White sands and ancient stones in the Outer Hebrides
Lewis and Harris form a single island that, together with the Uists, Benbecula and Barra, provides a 150 mile long storm-break for the Inner Hebrides and the Western Highlands. Though some 25,000 people live on Lewis and Harris, the island nevertheless contains huge areas of emptiness. What is not peat-bog and water is mostly rock. The seas are cold, but the white sands are wonderful to walk upon and the antiquities are spectacular.
TWEED FROM THE ISLES
Weavers working in their own homes make the Harris tweed that is famous the world over for its quality. The cloth is identified by the symbol of an orb. Weaving takes place not only in Harris, but in Lewis and other islands of the Outer Hebrides. The work is always done by hand using traditional methods.
The metropolis of the Western Isles and the only town of burgh size in the Hebrides, Stornoway is not particularly beautiful, but poised as it is between the sea and the bleak and boggy hinterland, it has a gallantry to be admired.

Input data:
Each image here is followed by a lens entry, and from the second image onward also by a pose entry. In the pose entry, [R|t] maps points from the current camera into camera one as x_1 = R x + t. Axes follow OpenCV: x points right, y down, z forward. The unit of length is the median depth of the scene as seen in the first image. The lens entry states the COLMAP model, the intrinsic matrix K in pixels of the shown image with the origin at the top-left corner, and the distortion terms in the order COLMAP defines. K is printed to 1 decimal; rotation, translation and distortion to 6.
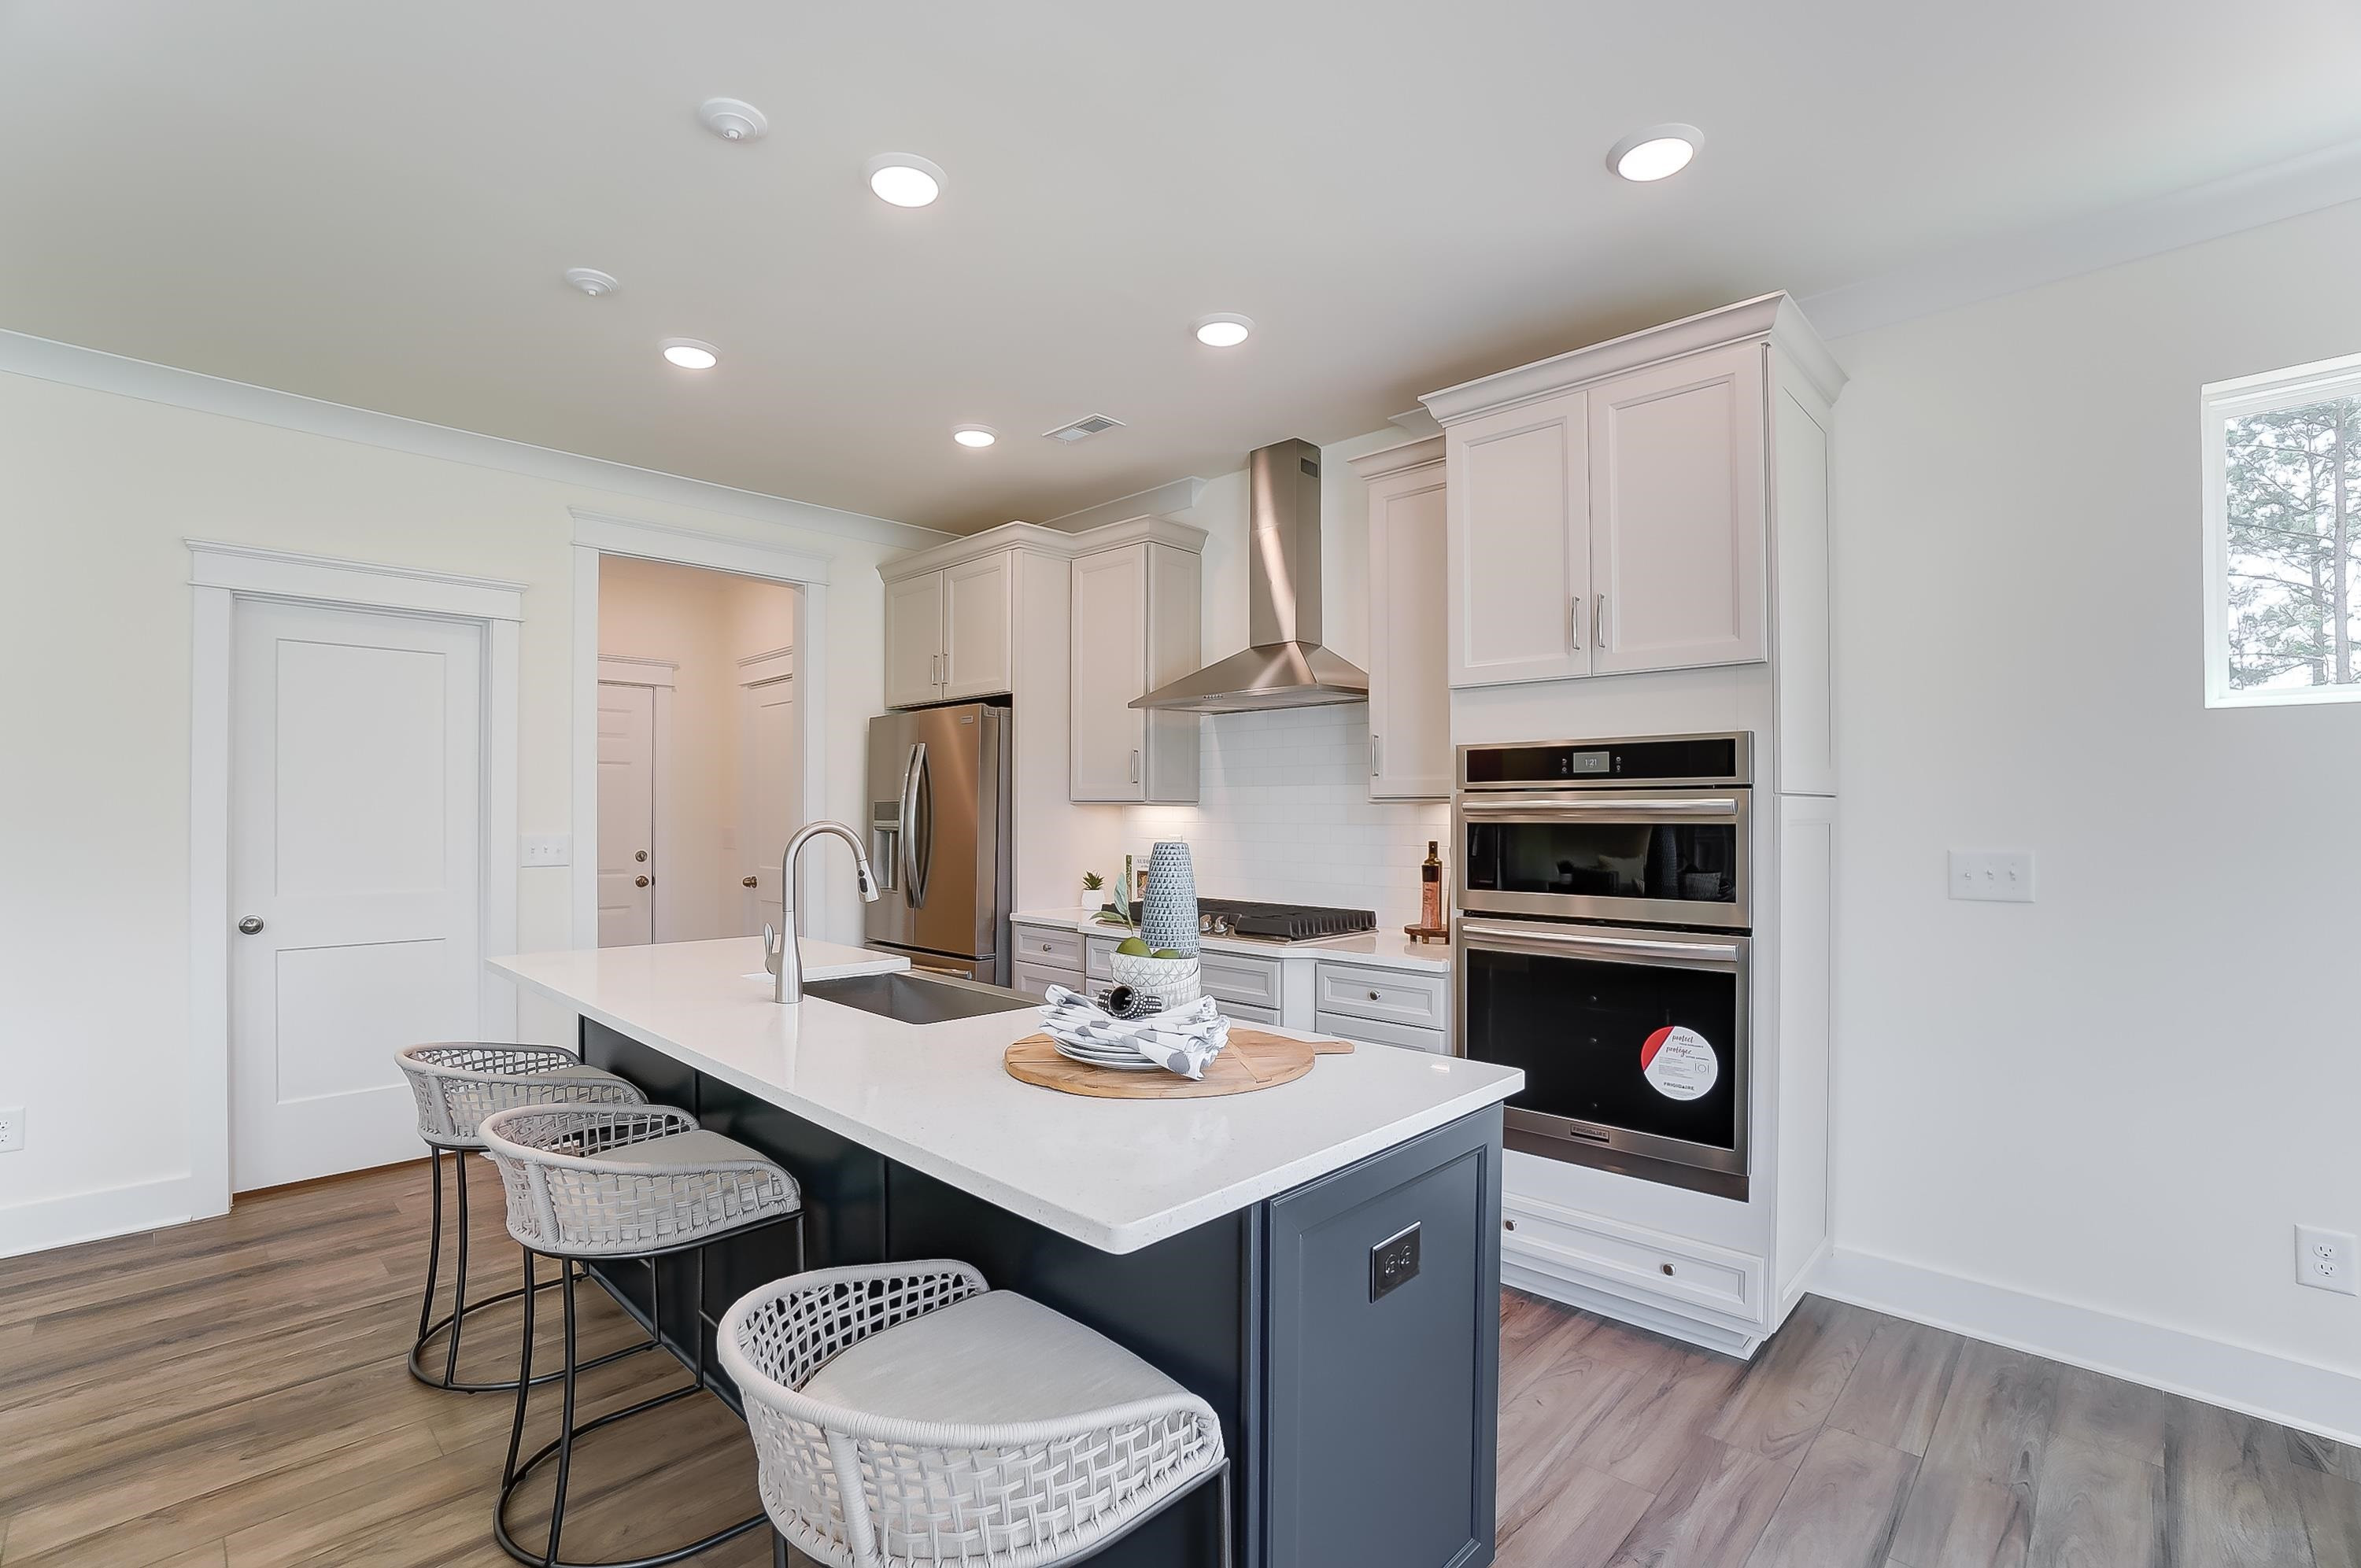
lens RADIAL K [[1038.8, 0, 1181.0], [0, 1038.8, 793.8], [0, 0, 1]] dist [-0.001094, 0.000135]
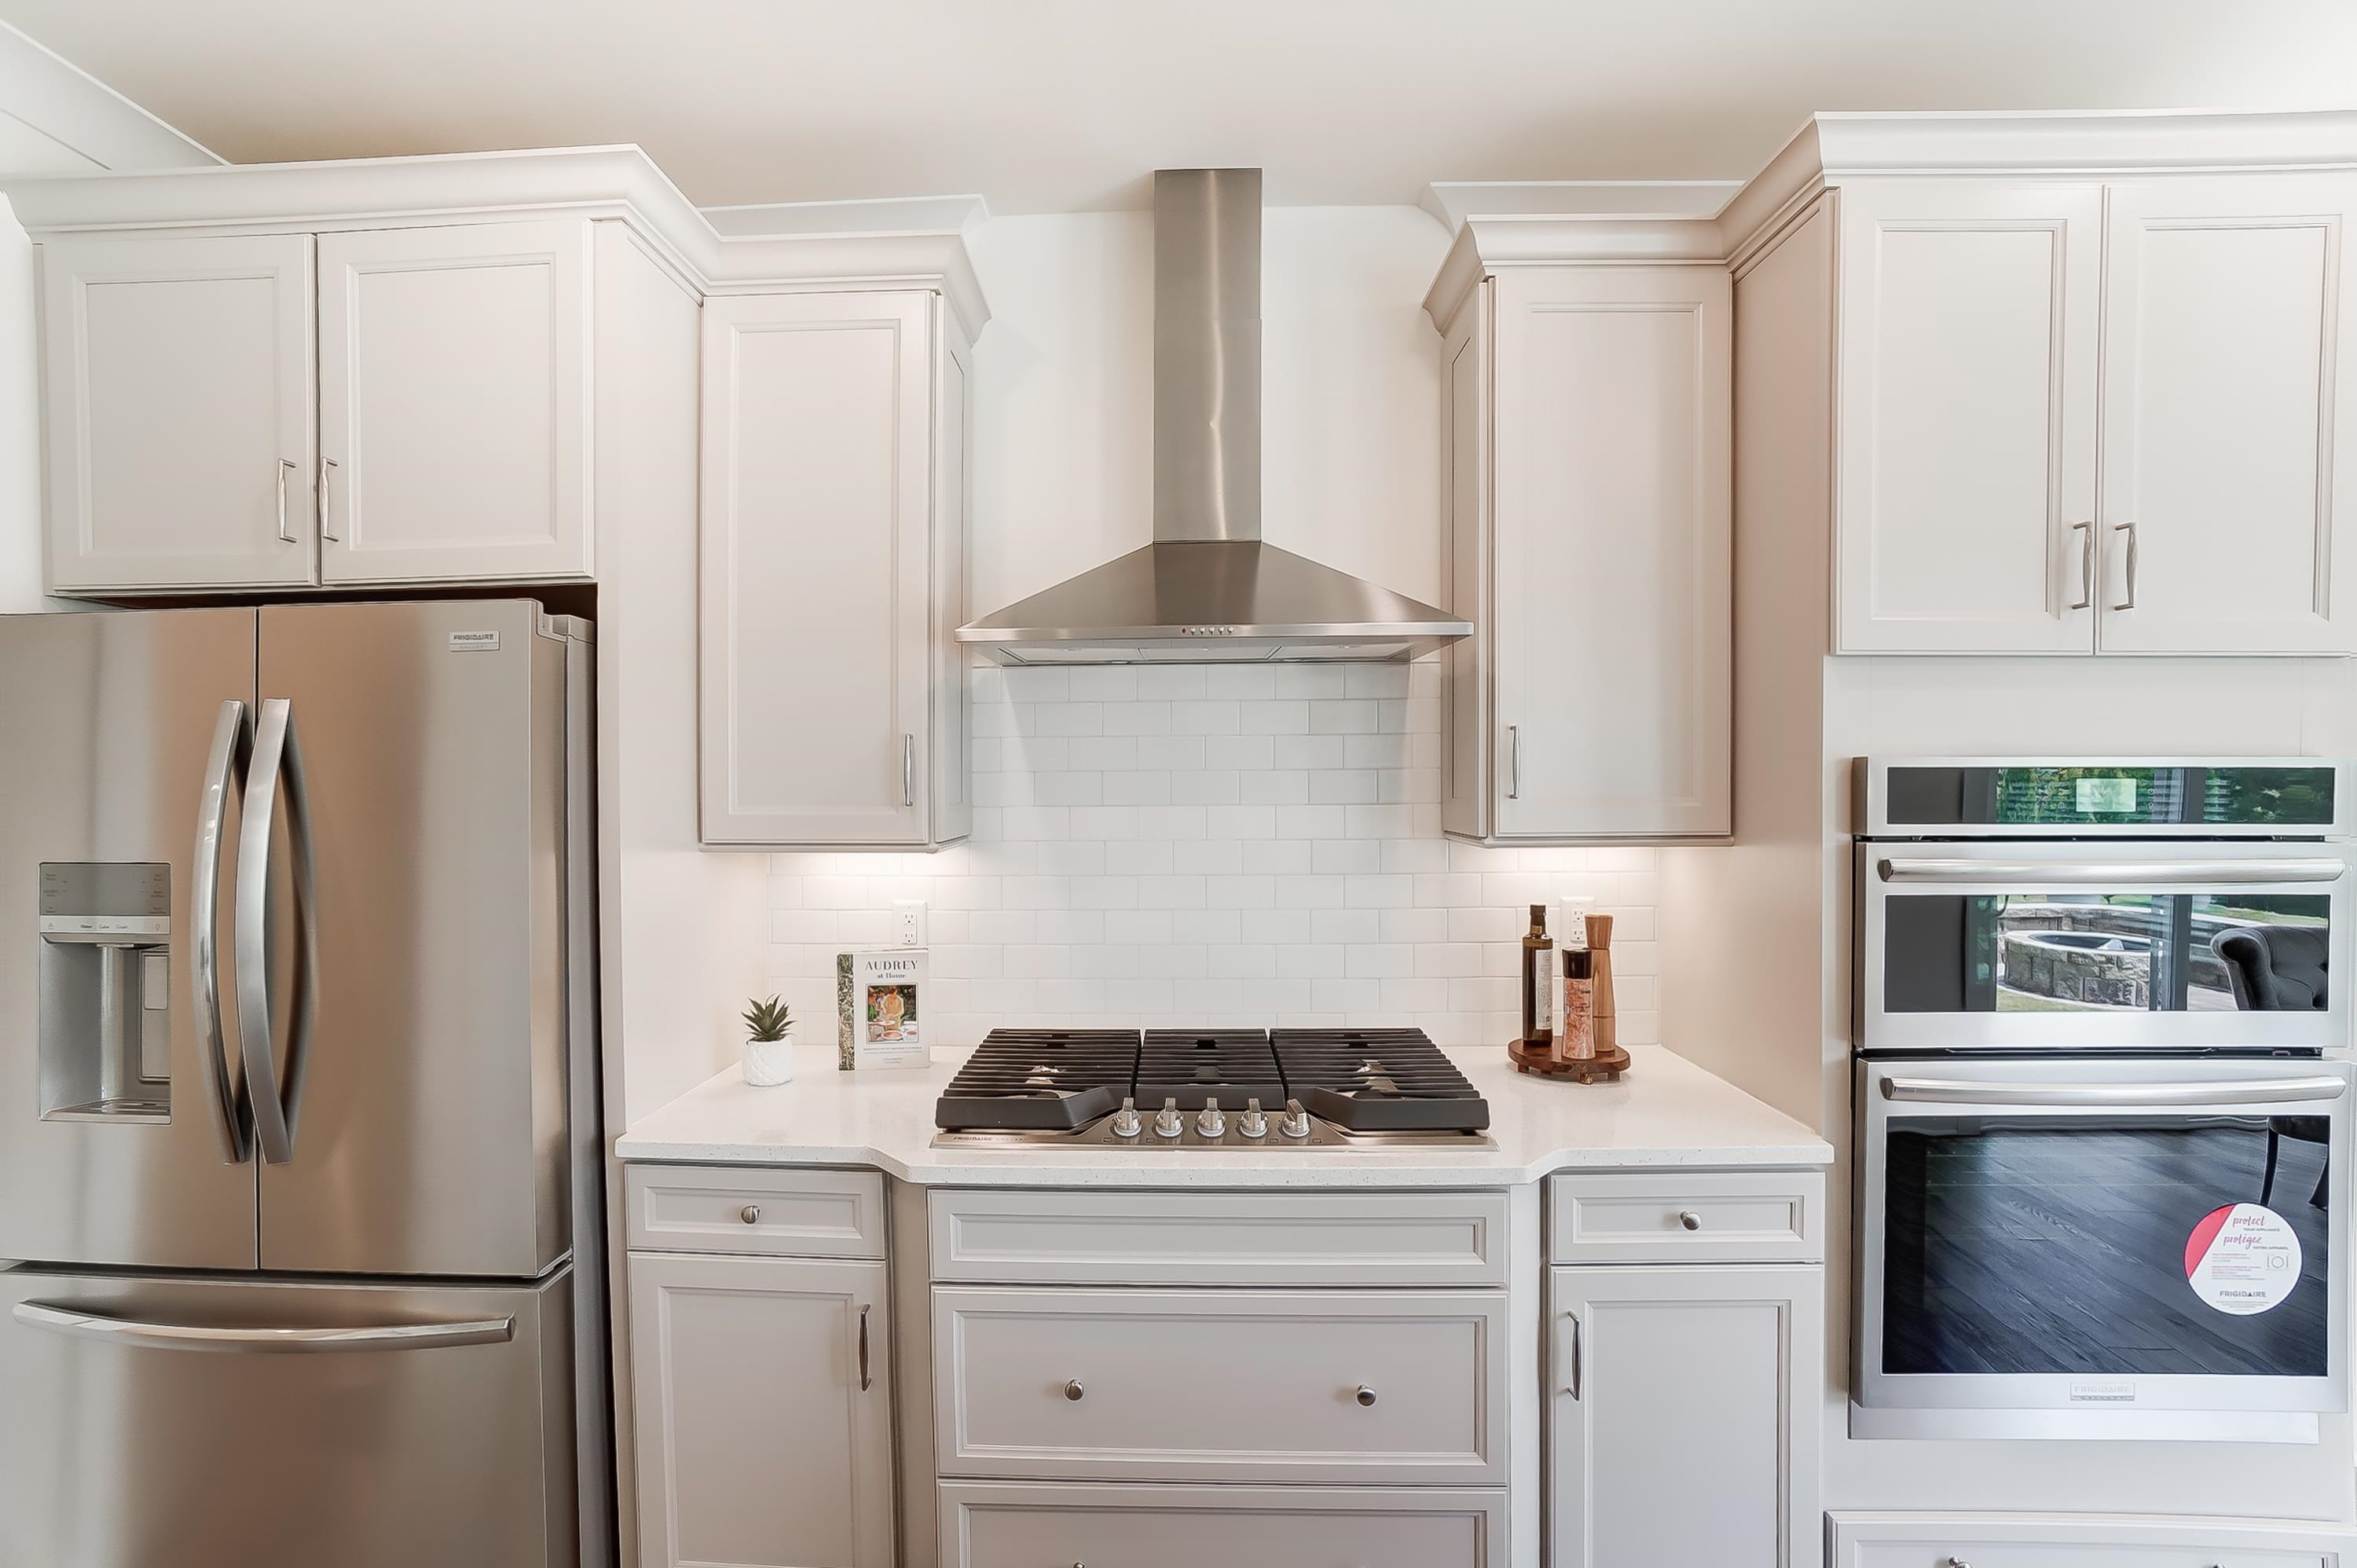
lens RADIAL K [[1135.2, 0, 1178.2], [0, 1135.2, 787.1], [0, 0, 1]] dist [-0.014564, 0.000609]
pose [[0.754011, -0.009597, 0.656792, -0.402557], [-0.003793, 0.999813, 0.018964, -0.040361], [-0.656851, -0.016790, 0.753833, 0.757912]]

Using the information:
1. Does the Outer Hebrides passage support each statement? Answer yes or no, quoting the deciding words. (a) Harris tweed is woven only on Harris. (b) Harris tweed is identified by an orb symbol. (c) Stornoway is the only town of burgh size in the Hebrides.
2. Answer from the Outer Hebrides passage:
(a) About how many people live on Lewis and Harris?
(b) How is the weaving of Harris tweed always done?
(c) What is Stornoway poised between?
The lines are separate material with no connection to the Outer Hebrides passage.

Answers to the problems:
1.
(a) No: "Weaving takes place not only in Harris, but in Lewis and other islands of the Outer Hebrides."
(b) Yes: "The cloth is identified by the symbol of an orb."
(c) Yes: "the only town of burgh size in the Hebrides"

2.
(a) Some 25,000.
(b) By hand, using traditional methods.
(c) The sea and the bleak and boggy hinterland.